Search the records for the string "grey", and show each line where it appears.

--- Study material Enclosed Below ---

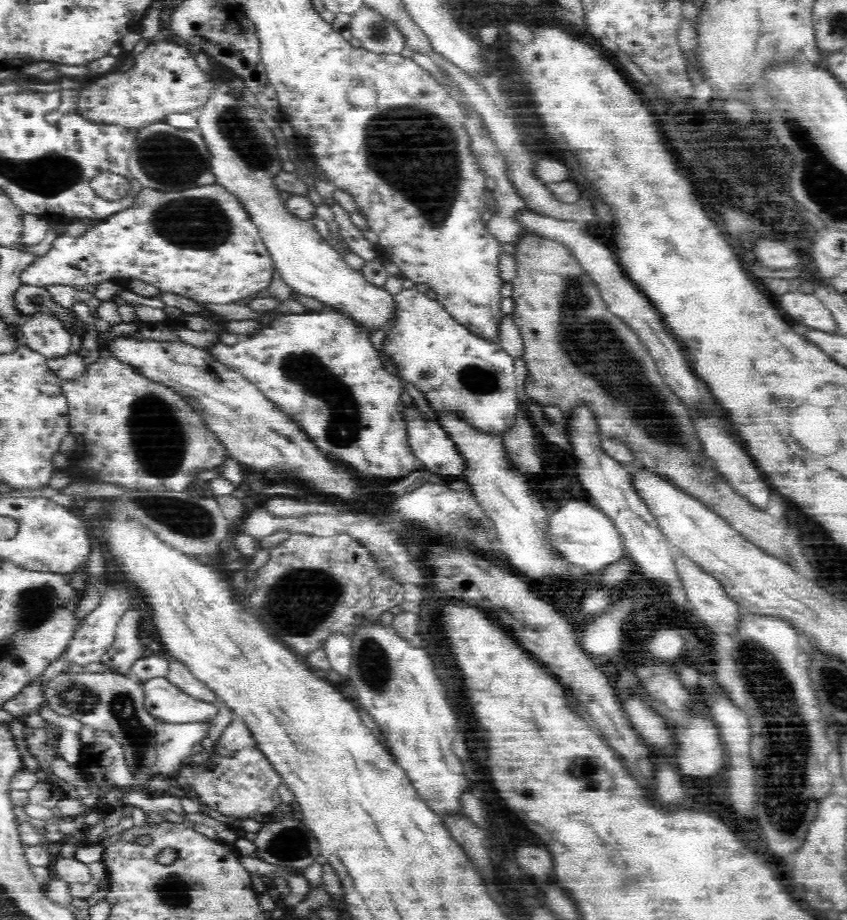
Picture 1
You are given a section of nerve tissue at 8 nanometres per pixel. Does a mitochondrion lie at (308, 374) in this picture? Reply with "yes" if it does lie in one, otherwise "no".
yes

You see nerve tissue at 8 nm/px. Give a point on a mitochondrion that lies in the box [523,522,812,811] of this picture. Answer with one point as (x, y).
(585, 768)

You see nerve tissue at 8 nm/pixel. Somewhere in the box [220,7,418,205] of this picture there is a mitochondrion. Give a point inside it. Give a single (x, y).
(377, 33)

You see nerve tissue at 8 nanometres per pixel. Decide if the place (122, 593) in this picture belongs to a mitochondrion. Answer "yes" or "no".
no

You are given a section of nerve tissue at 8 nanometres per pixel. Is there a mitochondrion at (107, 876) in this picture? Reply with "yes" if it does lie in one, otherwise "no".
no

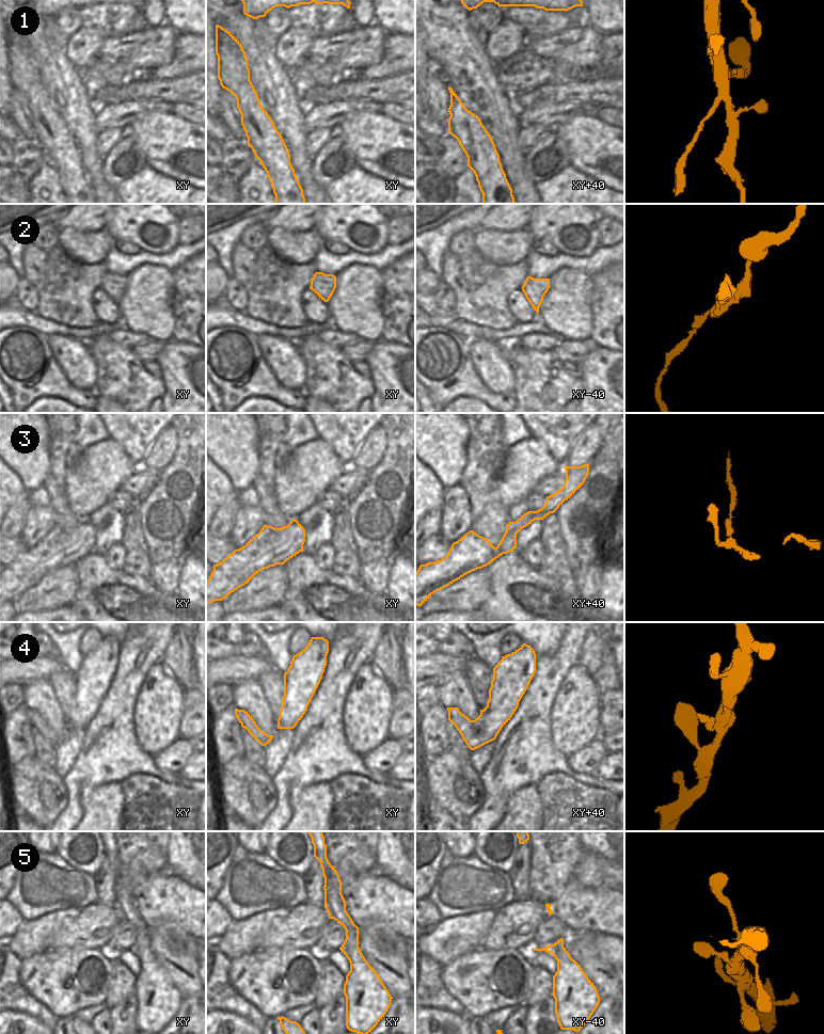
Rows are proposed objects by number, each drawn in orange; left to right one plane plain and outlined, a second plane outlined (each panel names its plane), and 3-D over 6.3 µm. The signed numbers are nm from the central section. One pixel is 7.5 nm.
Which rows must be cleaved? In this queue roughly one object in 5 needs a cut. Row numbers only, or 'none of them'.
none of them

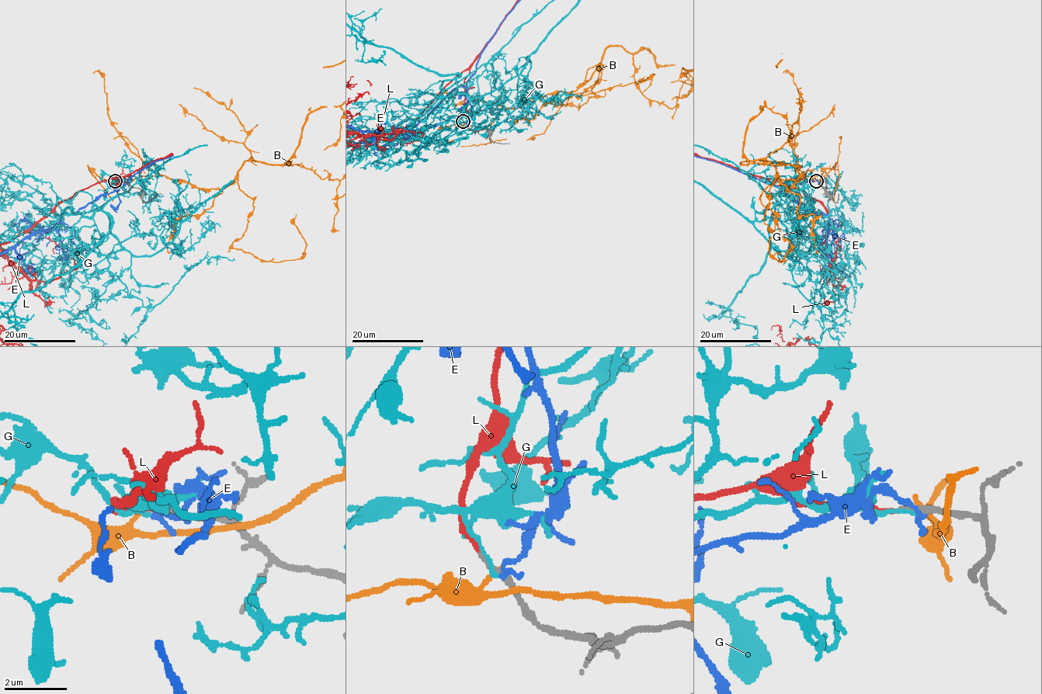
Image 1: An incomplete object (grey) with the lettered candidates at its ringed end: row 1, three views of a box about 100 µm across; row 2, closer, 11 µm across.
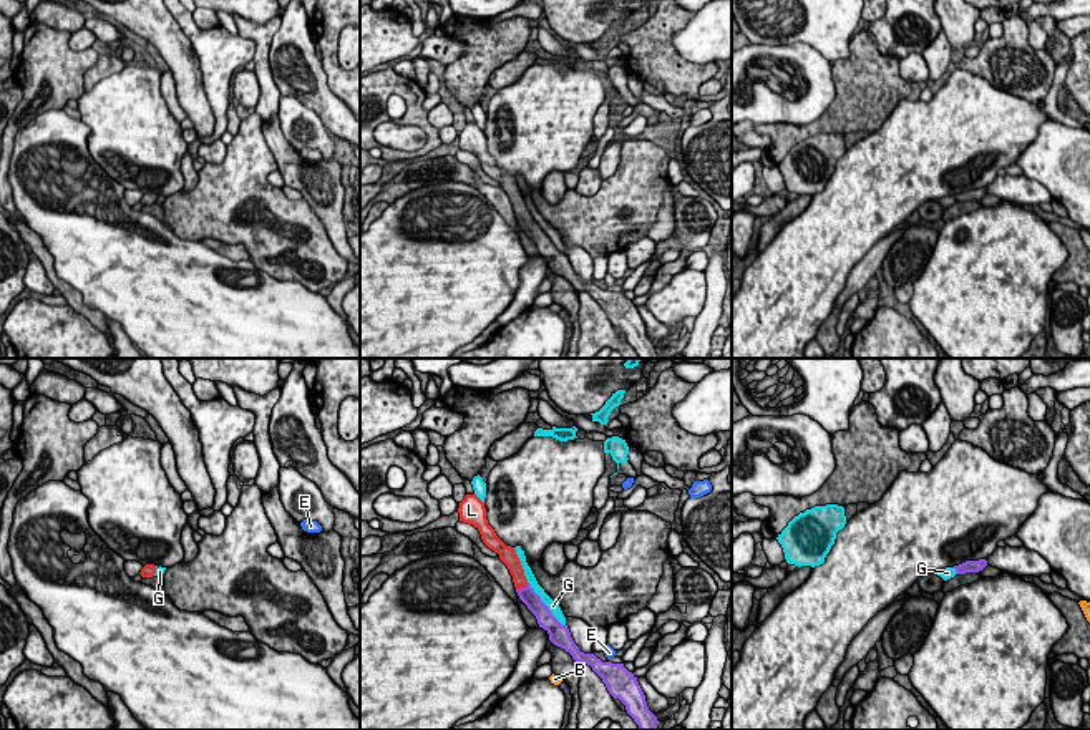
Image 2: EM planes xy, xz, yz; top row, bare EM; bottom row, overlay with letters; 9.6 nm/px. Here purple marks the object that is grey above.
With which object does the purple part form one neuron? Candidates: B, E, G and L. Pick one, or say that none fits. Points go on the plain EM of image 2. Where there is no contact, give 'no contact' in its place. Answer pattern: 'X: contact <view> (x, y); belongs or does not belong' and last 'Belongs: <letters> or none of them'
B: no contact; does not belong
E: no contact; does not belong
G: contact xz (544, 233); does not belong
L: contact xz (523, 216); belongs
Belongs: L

--- End of Enclosed Study material ---

Answer to the exercise:
Image 1: An incomplete object (grey) with the lettered candidates at its ringed end: row 1, three views of a box about 100 µm across; row 2, closer, 11 µm across.
Image 2: EM planes xy, xz, yz; top row, bare EM; bottom row, overlay with letters; 9.6 nm/px. Here purple marks the object that is grey above.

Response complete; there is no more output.